Working data section start

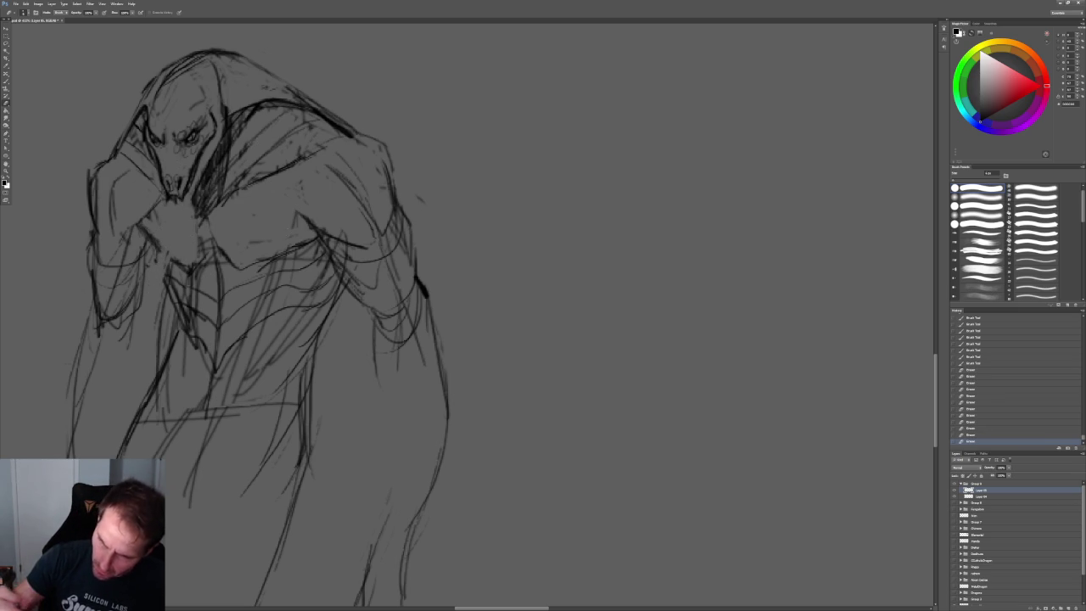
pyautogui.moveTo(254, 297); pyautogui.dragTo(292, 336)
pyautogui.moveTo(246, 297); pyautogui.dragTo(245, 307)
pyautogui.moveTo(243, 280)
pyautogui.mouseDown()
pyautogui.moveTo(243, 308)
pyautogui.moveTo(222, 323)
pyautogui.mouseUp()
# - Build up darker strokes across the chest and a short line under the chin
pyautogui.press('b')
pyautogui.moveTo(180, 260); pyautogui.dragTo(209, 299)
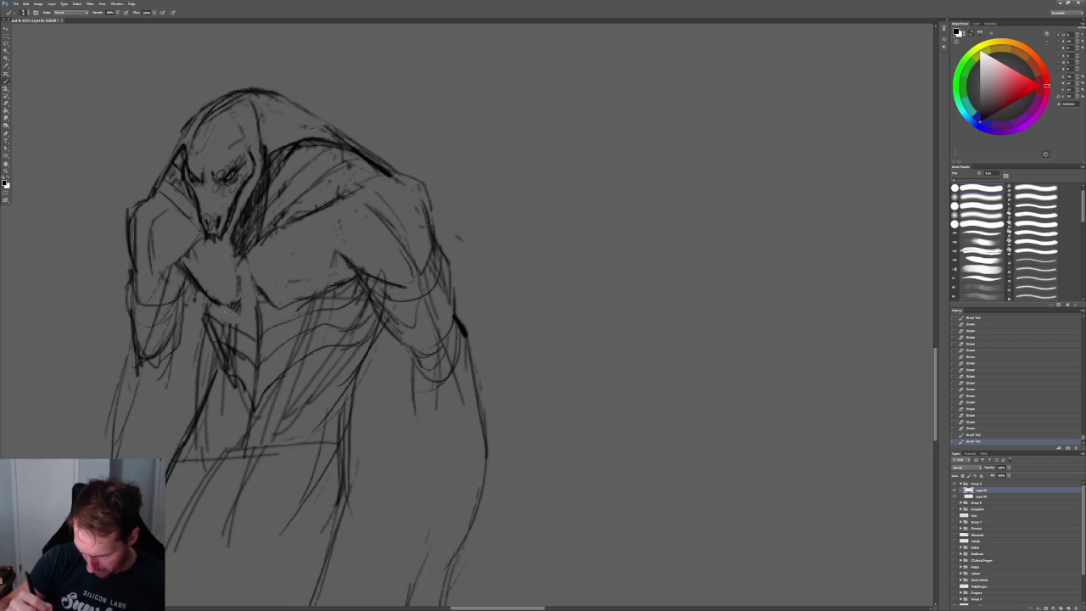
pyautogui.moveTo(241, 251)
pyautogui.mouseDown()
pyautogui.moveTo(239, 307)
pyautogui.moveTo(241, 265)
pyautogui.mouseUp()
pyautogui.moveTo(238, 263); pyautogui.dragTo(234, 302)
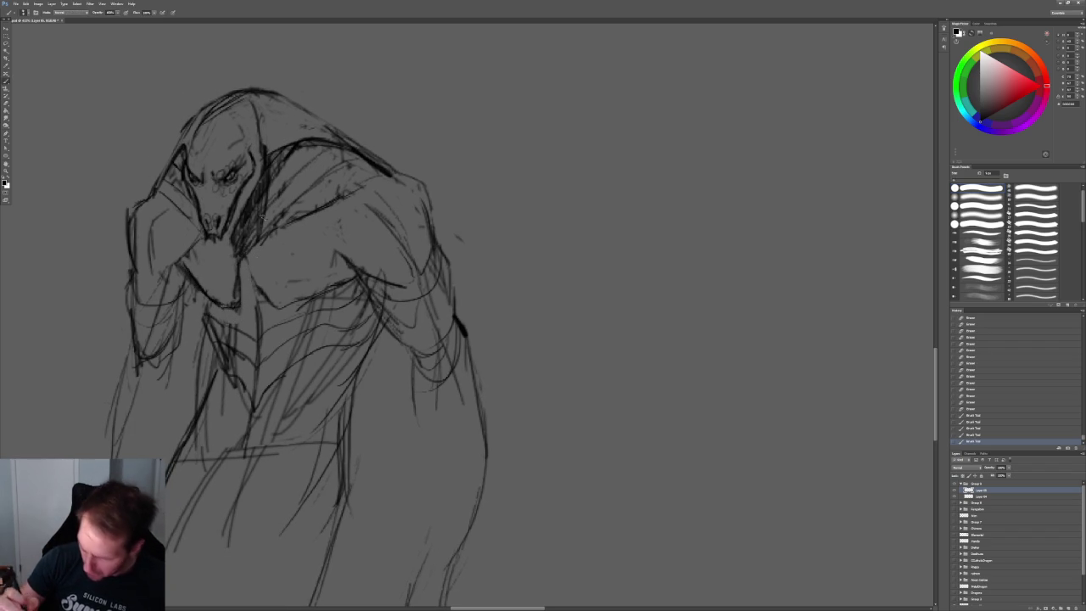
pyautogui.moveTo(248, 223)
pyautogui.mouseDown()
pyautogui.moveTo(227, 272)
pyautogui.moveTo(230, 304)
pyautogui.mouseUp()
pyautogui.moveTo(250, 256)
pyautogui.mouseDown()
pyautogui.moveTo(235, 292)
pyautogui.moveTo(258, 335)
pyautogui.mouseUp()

Working data section end

- Action item
Each line of the data that holds the word "dragTo" should be copied.

- Result
pyautogui.moveTo(254, 297); pyautogui.dragTo(292, 336)
pyautogui.moveTo(246, 297); pyautogui.dragTo(245, 307)
pyautogui.moveTo(180, 260); pyautogui.dragTo(209, 299)
pyautogui.moveTo(238, 263); pyautogui.dragTo(234, 302)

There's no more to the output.